Born in 1958 in Woburn, Massachusetts, Clements received her undergraduate degree from Brown University and, in 1989, her MFA from the State University of New York in Albany. She was an assistant professor at the Rhode Island School of Design. Clements spoke with Eve Aschheim about her influences for the Brooklyn Rail in 2007: “I’m not interested in making a whole bunch of separate moments, a photographic snapshot collage. Instead, I wanted the passage to feel like it existed in a bigger space of time. . . . Some works of art are slow; they walk instead of run. I think a lot of my work is slow.”

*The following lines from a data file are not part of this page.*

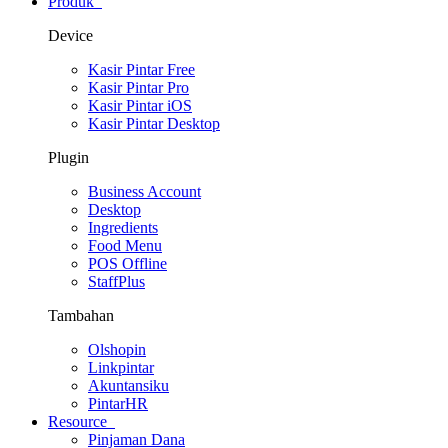
Produk
Device
Kasir Pintar Free
Kasir Pintar Pro
Kasir Pintar iOS
Kasir Pintar Desktop
Plugin
Business Account
Desktop
Ingredients
Food Menu
POS Offline
StaffPlus
Tambahan
Olshopin
Linkpintar
Akuntansiku
PintarHR
Resource
Pinjaman Dana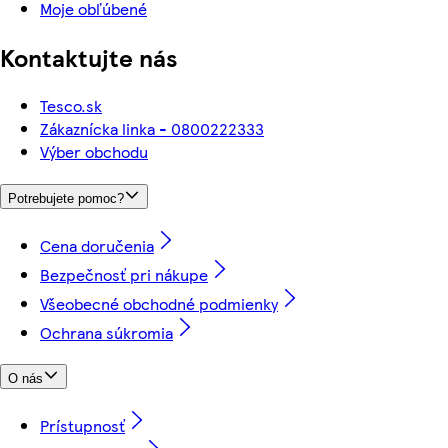
Moje obľúbené
Kontaktujte nás
Tesco.sk
Zákaznícka linka - 0800222333
Výber obchodu
Potrebujete pomoc?
Cena doručenia
Bezpečnosť pri nákupe
Všeobecné obchodné podmienky
Ochrana súkromia
O nás
Prístupnosť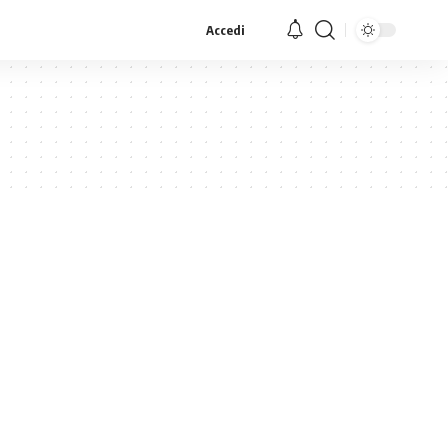
Accedi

Clements was based in Brooklyn and represented by Pierogi Gallery. In addition to her numerous gallery exhibitions, her work was included in the 2010 Whitney Biennial and is in the permanent collections of the Museum of Modern Art, the Whitney Museum of American Art, the Tang Museum, and the Saatchi Collection, among other institutions. “In film, time is often condensed to fit into a two-hour format,” Clements told Aschheim. “A day might last a few minutes. In soap operas it’s exactly the opposite. A day might last an entire week because there are so many stories to tell. It goes on and on for years. I love that kind of time also.”